Member of the Iowa Senate
- In office 1908–1917
- Constituency: District 14 (Mahaska County)

Personal details
- Born: September 16, 1854 New Castle, Pennsylvania, U.S.
- Died: February 26, 1927 (aged 72) Oskaloosa, Iowa, U.S.
- Party: Democratic
- Occupation: Politician; coal miner; union leader
- Known for: President of Iowa District, United Mine Workers; first Democratic state senator from Mahaska county after the Civil War

= John Fletcher Ream =

American politician

John Fletcher Ream (16 September 1854 – 26 February 1927) was an American politician.

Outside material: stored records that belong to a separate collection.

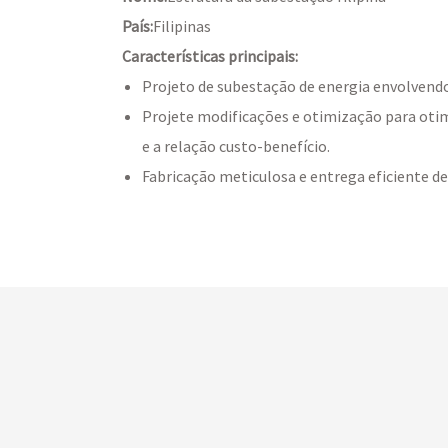
País:
Filipinas
Características principais:
Projeto de subestação de energia envolvendo
Projete modificações e otimização para oti
e a relação custo-benefício.
Fabricação meticulosa e entrega eficiente d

Ream was born on 16 September 1854 in New Castle, Pennsylvania. His mother was of English descent, and his father was of German descent. The Ream family moved to Mahaska County, Iowa in May 1855. At the age of sixteen, John Ream began working in the coal mines of Beacon, Iowa. Between 1898 and 1900, Ream was president of the Iowa District of the United Mine Workers union. He also served a three year-term on the national executive board of the union, representing the state of Iowa. Prior to seeking statewide political office, Ream served on the Beacon school board for nine years, was mayor of the town, as well as justice of the peace. He was elected to the Iowa Senate in 1908 and 1912 to represent District 14, which included Mahaska County at the time. He was the first Democratic Party candidate from Mahaska County to be elected a state senator since the American Civil War ended. Ream's electoral victory in 1908 was unsuccessfully challenged by Albert F. N. Hambleton. Ream stepped down at the end of his second term in 1917, and died at Mercy Hospital in Oskaloosa on 26 February 1927.